Togias, who is in charge of airway biology for the National Institute of Allergy and Infectious Diseases, is looking at how those receptors seem to be expressed differently as people age, as part of a study of 2,000 U.S. families. By comparing those differences and immune responses within families, they hope to be able to better understand the receptors' role.

Separately, a number of genetic studies show variations in genes associated with ACE2 with people from certain geographic areas, such as Italy and parts of Asia, having distinct mutations. No one knows what significance, if any, these differences have on infection, but it's an active area of discussion in the scientific community.

- - -

Before the pandemic, Gandhi, the University of California researcher, specialized in HIV. But like other infectious-disease experts these days, she has spent many of her waking hours thinking about the coronavirus. And in scrutinizing the data on outbreaks one day, she noticed what might be a pattern: People were wearing masks in the settings with the highest percentage of asymptomatic cases.

The numbers on two cruise ships were especially striking. In the Diamond Princess, where masks weren't used and the virus was likely to have roamed free, 47% of those tested were asymptomatic. But in the Antarctic-bound Argentine cruise ship, where an outbreak hit in mid-March and surgical masks were given to all passengers and N95 masks to the crew, 81% were asymptomatic.

Similarly high rates of asymptomatic infection were documented at a pediatric dialysis unit in Indiana, a seafood plant in Oregon and a hair salon in Missouri, all of which used masks. Gandhi was also intrigued by countries such as Singapore, Vietnam and the Czech Republic that had population-level masking.

"They got cases," she noted, "but fewer deaths."

The scientific literature on viral dose goes back to around 1938 when scientists began to find evidence that being exposed to one copy of a virus is more easily overcome than being exposed to a billion copies.

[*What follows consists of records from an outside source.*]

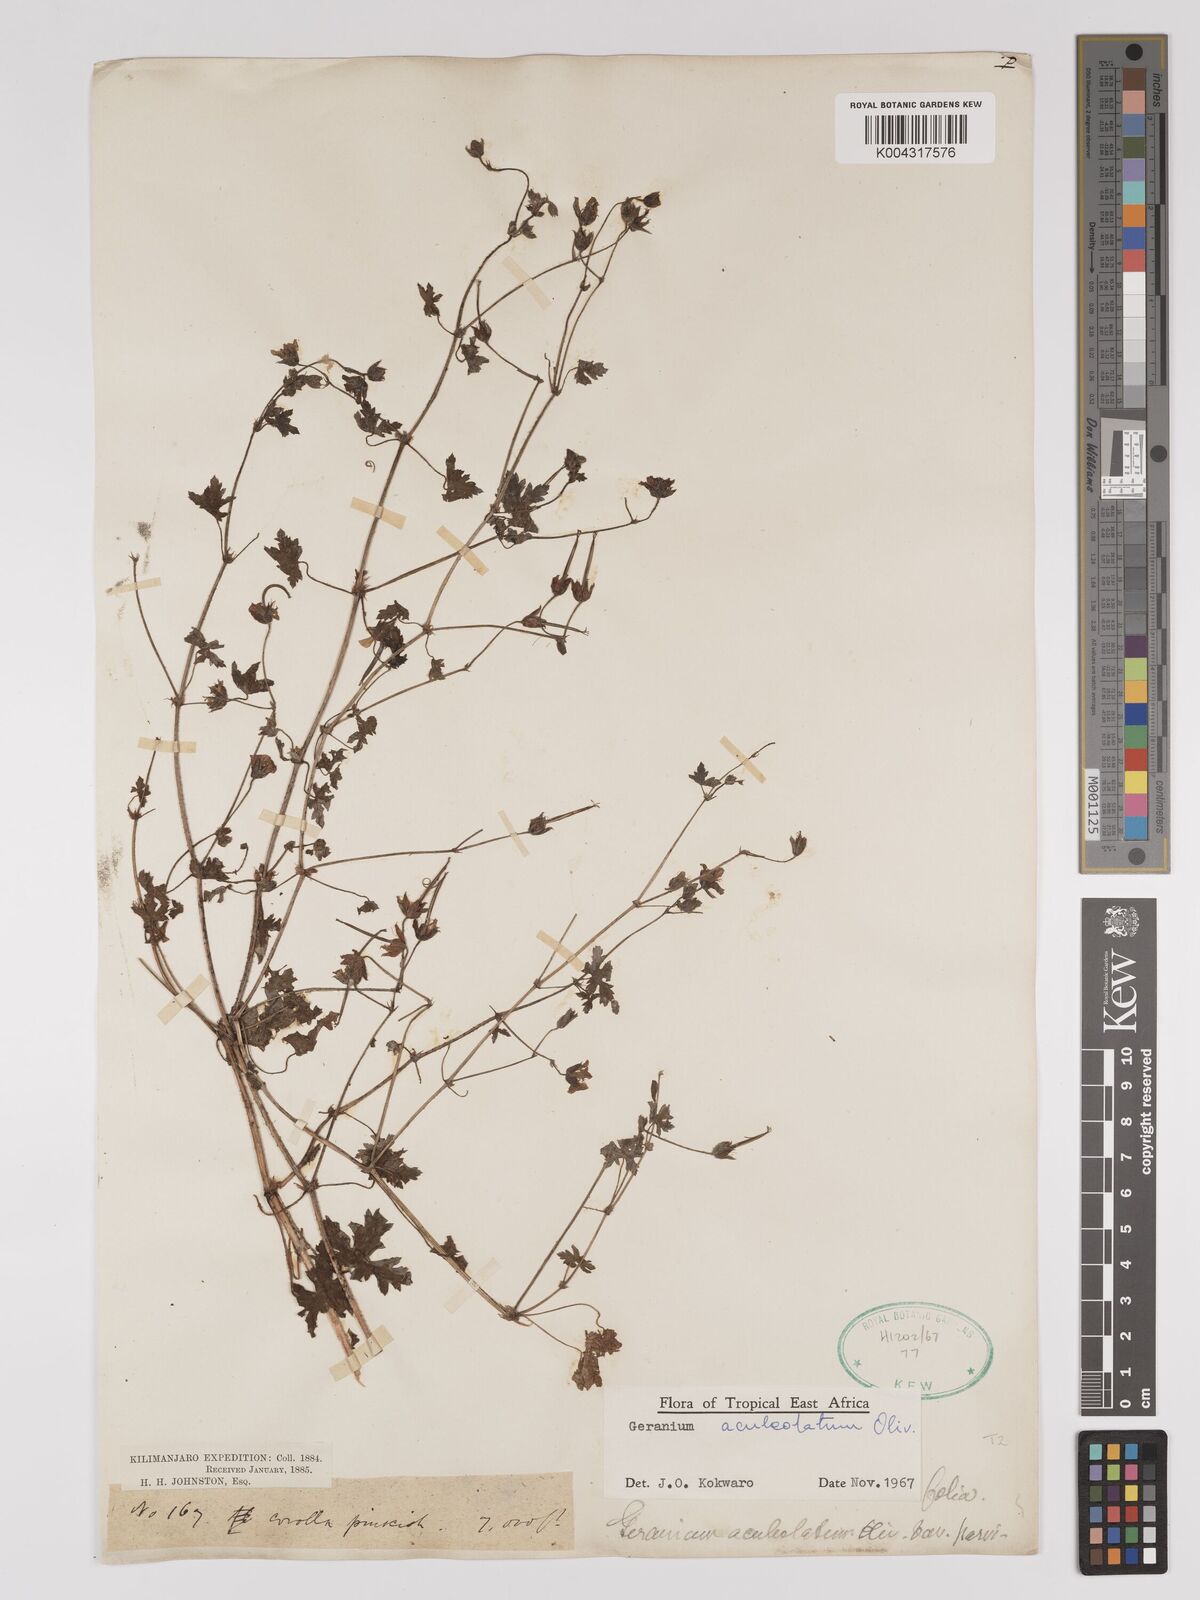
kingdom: Plantae
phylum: Tracheophyta
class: Magnoliopsida
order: Geraniales
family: Geraniaceae
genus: Geranium
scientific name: Geranium aculeolatum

Researchers refer to the infectious dose as ID50 - or the dose at which 50% of the population would become infected.

While scientists do not know what that level might be for the coronavirus (it would be unethical to expose humans in this way), previous work on other nonlethal viruses showed that people tend to get less sick with lower doses and more sick with higher doses. A study published in late May involving hamsters, masks and SARS-CoV-2 found that those given coverings had milder cases than those who did not get them.

In an article published this month in the Journal of General Internal Medicine, Gandhi noted that in some outbreaks early in the pandemic in which most people did not wear masks, 15% of the infected were asymptomatic. But later on, when people began wearing masks, the rate of asymptomatic people was 40% to 45%.

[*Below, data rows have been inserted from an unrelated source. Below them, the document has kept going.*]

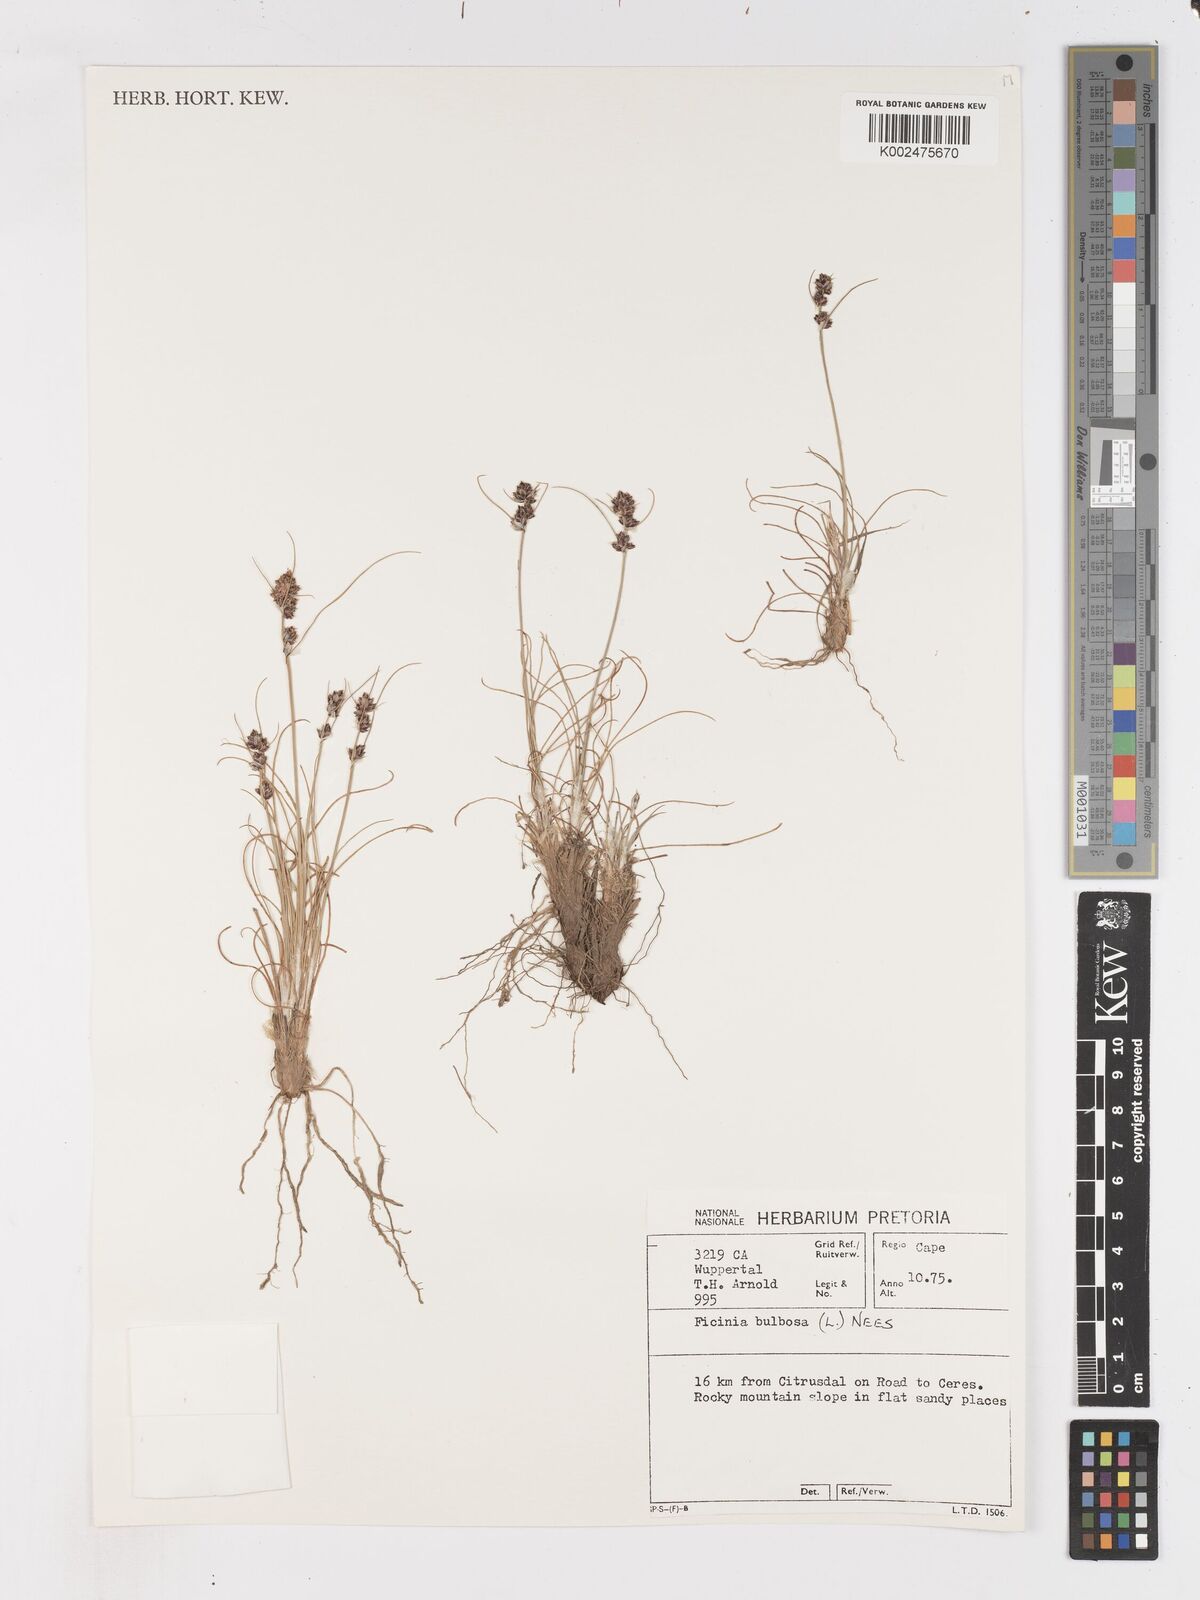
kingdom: Plantae
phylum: Tracheophyta
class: Liliopsida
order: Poales
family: Cyperaceae
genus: Ficinia
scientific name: Ficinia bulbosa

She said the evidence points to masks not just protecting others - as U.S. health officials emphasize - but protecting the wearer as well. Gandhi makes the controversial argument that while people mostly have talked about asymptomatic infections as terrifying due to how people can spread the virus unwittingly, it could end up being a good thing.

"It is an intriguing hypothesis that asymptomatic infection triggering immunity may lead us to get more population-level immunity," Gandhi said. "That itself will limit spread."